Amangul Berdieva (née Durdyeva; born 1987) is an English draughts and international draughts player from Turkmenistan. She is twice women's world champion of English draughts (also known as checkers) in both 3-Move and GAYP (Go As You Please) versions.

Amangul Berdieva won the first women's GAYP World Qualifier tournament in 2005 in Prague, ahead of New Zealander Jan Mortimer. The former was awarded the Women's World GAYP Champion title in 2006 after the latter withdrew from the world title match.

In 2007 she defeated Patricia Breen in Buncrana, Ireland to become the new women's world champion in the 3-Move checkers. Berdieva successfully defended her title in 2011 in Balkanabat, Turkmenistan against her compatriot Hurmagul Toyeva.
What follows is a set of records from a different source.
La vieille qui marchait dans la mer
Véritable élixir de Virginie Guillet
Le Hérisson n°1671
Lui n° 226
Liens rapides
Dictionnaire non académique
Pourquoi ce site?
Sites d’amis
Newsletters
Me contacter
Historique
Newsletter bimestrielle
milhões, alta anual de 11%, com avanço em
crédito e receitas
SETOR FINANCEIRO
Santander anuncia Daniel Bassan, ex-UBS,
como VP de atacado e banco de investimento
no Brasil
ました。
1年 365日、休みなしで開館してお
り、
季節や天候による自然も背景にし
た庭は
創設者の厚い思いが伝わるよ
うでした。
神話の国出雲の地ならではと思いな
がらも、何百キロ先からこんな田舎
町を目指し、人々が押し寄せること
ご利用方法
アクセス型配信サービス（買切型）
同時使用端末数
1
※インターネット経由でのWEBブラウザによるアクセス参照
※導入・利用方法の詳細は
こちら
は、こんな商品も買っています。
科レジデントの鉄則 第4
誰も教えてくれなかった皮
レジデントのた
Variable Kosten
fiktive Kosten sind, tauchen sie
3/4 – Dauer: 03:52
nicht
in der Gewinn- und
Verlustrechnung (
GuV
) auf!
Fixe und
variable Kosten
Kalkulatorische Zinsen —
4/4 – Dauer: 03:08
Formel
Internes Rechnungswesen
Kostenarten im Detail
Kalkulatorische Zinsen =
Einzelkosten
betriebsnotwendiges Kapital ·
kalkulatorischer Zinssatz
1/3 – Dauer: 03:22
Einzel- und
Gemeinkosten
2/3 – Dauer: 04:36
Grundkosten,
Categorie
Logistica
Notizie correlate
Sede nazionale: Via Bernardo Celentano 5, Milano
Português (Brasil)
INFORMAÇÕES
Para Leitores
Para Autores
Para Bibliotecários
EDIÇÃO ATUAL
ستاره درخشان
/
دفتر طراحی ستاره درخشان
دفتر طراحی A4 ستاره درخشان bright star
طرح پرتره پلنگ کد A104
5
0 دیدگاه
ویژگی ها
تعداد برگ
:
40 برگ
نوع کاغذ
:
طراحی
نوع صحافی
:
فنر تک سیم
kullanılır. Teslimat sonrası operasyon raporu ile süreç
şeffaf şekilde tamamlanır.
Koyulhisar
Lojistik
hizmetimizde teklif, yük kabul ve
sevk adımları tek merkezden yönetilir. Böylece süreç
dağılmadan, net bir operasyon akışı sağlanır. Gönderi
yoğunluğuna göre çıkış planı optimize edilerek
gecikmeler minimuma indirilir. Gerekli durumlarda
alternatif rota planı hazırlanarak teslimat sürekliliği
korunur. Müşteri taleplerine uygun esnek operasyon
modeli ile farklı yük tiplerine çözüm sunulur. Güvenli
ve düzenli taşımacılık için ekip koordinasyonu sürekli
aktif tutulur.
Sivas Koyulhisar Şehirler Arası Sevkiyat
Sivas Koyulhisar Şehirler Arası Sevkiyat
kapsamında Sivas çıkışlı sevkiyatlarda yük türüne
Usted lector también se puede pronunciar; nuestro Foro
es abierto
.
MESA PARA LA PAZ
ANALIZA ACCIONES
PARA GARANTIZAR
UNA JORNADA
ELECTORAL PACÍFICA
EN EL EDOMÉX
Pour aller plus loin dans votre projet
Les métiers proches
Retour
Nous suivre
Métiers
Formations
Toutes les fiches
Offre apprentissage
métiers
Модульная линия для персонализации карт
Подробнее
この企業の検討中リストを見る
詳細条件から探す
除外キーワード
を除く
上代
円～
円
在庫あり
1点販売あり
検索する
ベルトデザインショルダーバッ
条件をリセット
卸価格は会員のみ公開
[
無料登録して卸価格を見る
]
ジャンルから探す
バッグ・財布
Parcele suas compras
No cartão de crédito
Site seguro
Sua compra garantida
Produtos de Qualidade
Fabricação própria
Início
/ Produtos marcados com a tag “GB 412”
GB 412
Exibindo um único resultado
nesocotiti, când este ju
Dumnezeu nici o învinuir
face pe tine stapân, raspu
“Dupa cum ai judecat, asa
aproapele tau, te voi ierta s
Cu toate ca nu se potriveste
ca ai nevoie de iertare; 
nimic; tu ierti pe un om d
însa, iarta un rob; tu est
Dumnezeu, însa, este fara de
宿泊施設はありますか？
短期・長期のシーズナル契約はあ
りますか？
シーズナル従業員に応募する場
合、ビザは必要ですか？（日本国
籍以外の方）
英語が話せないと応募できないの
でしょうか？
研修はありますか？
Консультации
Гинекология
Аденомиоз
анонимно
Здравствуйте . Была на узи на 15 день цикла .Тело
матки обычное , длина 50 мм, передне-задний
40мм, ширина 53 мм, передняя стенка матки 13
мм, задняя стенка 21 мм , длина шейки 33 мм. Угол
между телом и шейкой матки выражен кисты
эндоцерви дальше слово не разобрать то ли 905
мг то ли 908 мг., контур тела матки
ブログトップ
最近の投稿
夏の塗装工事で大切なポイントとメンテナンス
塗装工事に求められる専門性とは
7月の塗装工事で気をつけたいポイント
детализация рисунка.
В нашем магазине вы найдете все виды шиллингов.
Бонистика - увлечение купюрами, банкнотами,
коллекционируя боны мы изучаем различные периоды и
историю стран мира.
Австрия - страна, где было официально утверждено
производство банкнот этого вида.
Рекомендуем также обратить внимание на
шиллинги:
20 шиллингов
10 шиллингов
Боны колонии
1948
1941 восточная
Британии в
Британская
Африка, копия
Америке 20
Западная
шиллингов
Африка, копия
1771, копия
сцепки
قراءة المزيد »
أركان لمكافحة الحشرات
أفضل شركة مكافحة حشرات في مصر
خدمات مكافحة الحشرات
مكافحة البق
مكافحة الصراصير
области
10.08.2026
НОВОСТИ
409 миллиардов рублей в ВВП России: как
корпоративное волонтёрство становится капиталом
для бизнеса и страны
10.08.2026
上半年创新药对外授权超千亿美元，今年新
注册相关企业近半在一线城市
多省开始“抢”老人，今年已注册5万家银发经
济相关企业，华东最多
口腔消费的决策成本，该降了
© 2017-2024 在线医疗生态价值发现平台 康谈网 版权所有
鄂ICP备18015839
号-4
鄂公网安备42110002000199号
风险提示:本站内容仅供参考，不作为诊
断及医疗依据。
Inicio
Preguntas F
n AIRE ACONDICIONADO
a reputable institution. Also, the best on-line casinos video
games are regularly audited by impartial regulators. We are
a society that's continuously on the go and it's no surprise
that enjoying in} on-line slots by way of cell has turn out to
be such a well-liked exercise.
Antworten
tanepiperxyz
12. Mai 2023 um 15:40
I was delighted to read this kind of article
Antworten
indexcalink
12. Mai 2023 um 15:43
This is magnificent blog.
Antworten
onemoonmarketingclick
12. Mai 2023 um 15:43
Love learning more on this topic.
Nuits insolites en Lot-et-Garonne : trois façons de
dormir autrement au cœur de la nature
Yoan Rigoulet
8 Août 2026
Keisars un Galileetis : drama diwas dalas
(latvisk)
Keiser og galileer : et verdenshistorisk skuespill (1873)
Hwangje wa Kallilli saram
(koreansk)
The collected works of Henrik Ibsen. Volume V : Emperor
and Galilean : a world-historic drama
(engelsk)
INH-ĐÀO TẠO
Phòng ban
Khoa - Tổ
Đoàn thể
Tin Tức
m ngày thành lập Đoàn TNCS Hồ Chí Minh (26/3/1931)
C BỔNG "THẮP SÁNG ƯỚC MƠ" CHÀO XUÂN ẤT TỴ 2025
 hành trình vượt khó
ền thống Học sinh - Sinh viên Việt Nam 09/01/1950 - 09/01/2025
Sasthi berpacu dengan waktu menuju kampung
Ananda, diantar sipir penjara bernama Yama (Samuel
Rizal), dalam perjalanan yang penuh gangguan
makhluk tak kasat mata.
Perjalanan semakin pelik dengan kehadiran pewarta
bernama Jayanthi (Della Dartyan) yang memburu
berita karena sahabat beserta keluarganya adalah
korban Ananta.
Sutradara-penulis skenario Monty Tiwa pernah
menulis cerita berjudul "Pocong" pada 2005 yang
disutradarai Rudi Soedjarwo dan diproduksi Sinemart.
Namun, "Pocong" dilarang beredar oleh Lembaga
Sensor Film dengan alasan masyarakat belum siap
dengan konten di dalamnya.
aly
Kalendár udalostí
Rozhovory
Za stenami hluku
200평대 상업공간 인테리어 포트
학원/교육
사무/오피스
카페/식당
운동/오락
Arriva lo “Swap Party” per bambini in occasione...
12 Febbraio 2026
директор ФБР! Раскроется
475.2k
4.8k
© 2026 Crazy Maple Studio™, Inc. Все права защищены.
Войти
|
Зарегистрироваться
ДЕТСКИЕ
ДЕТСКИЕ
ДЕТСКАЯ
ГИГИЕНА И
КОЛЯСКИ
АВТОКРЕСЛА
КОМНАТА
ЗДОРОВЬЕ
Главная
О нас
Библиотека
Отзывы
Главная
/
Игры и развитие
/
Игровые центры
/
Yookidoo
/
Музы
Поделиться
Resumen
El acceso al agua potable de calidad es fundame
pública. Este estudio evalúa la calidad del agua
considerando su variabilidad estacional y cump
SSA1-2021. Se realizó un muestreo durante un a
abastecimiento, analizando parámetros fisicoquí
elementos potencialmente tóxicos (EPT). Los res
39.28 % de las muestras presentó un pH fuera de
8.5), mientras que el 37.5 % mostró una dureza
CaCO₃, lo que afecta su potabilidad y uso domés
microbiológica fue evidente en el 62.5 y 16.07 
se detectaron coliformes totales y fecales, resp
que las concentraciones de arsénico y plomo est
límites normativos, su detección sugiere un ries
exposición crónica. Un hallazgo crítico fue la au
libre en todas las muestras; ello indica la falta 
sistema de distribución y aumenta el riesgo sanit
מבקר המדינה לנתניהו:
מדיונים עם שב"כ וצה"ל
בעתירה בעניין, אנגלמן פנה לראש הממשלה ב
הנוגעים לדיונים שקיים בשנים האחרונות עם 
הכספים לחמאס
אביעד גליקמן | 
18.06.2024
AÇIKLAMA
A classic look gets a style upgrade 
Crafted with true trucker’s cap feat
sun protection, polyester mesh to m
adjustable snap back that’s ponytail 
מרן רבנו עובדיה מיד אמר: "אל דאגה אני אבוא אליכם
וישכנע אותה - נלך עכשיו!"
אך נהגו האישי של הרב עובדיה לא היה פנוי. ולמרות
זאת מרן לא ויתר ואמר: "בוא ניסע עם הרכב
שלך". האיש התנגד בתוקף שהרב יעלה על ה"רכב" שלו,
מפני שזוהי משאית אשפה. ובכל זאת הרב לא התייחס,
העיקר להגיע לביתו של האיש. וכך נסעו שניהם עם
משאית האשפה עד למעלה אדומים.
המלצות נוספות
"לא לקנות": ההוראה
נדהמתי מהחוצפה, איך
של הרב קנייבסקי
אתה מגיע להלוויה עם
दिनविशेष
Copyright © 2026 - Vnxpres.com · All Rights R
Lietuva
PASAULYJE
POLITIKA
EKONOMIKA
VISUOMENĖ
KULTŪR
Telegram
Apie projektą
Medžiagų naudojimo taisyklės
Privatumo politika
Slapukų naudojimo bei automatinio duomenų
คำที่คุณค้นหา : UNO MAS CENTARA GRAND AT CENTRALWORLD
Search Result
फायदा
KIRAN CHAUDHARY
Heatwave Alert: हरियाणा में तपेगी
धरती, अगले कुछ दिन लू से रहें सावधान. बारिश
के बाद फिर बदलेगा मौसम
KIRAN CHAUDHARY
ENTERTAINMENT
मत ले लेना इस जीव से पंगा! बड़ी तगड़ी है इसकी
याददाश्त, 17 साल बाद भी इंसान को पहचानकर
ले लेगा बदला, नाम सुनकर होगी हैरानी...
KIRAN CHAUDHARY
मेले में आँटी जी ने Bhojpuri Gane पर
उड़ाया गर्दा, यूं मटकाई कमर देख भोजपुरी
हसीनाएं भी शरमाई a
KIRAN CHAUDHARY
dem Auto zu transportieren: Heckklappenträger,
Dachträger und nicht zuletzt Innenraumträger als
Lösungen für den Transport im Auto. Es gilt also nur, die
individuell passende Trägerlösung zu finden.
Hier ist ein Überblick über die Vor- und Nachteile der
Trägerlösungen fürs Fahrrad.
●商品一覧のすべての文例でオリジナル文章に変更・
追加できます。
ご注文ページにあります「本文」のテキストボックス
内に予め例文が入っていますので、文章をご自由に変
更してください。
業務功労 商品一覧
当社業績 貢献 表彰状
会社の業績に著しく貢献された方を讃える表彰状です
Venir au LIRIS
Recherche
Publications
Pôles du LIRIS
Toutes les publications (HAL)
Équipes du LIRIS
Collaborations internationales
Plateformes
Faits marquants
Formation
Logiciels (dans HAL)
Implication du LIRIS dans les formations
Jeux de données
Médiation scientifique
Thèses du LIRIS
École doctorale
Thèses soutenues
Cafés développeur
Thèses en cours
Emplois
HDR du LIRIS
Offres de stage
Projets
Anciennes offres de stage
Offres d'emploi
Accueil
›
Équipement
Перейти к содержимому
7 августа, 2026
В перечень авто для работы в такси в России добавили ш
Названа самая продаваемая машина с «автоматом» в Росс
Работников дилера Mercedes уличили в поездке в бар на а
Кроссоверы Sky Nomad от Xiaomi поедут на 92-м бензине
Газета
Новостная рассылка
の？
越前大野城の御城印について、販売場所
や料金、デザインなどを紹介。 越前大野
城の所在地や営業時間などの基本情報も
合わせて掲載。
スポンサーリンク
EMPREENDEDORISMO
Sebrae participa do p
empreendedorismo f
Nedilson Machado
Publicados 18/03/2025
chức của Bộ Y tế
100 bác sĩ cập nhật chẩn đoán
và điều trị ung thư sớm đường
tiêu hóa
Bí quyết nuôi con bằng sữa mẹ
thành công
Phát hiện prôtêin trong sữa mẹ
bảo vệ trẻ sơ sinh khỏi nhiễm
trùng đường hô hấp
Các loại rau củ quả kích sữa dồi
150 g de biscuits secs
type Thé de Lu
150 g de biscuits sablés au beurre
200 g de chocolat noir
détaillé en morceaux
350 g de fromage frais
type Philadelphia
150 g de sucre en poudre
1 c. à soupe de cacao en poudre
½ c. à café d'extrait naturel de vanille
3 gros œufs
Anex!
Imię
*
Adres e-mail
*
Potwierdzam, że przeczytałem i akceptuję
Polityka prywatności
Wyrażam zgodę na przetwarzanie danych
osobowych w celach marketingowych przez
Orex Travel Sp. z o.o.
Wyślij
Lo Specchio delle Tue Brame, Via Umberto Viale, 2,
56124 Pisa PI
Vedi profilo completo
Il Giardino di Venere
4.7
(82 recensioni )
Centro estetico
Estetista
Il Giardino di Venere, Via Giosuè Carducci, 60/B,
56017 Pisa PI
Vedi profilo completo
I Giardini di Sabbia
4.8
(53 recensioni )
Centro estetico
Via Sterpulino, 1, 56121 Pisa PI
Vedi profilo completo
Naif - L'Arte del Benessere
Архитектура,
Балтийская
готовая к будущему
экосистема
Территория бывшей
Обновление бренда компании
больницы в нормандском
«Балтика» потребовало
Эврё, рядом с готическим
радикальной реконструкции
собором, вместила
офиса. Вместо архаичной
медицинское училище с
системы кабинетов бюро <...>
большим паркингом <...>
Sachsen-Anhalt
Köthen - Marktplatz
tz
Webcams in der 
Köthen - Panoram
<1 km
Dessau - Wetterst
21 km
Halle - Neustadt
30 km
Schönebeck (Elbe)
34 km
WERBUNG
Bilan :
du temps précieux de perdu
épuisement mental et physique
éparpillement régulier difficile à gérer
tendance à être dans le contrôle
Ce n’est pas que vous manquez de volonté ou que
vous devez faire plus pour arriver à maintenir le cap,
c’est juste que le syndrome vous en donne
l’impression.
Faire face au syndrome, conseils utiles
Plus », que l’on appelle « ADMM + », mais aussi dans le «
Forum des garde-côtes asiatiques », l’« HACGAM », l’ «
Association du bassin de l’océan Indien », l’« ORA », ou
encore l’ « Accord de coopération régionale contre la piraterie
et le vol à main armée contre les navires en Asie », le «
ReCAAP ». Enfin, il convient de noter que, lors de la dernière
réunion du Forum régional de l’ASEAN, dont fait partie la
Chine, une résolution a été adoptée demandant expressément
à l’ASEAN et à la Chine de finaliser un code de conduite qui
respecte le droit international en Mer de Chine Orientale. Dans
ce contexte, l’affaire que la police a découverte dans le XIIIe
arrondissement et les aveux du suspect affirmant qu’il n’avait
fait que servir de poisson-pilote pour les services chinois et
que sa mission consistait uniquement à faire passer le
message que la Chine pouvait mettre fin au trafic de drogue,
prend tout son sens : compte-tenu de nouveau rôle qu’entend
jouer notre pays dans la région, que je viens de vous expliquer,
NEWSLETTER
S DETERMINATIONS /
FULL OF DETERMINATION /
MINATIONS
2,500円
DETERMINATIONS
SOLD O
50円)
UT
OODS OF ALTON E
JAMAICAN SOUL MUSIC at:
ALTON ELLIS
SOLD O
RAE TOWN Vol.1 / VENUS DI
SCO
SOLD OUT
At the 2012 World Mind Sports Games Berdieva took 2nd place in English draughts, losing the gold to Ukrainian Nadiya Chyzhevska. Amangul Berdieva did not take part in the World GAYP Championships in 2013, thus forfeiting her world title, which went to Chyzhevska. In 2016, Berdieva regained her world title by coming first in the women's round-robin tournament in Rome.

Berdieva's brother and coach, Maksat Durdyev, was world junior champion in English draughts (3-Move version) from 2010 to 2016. All five of her siblings and her father play the game at a professional level.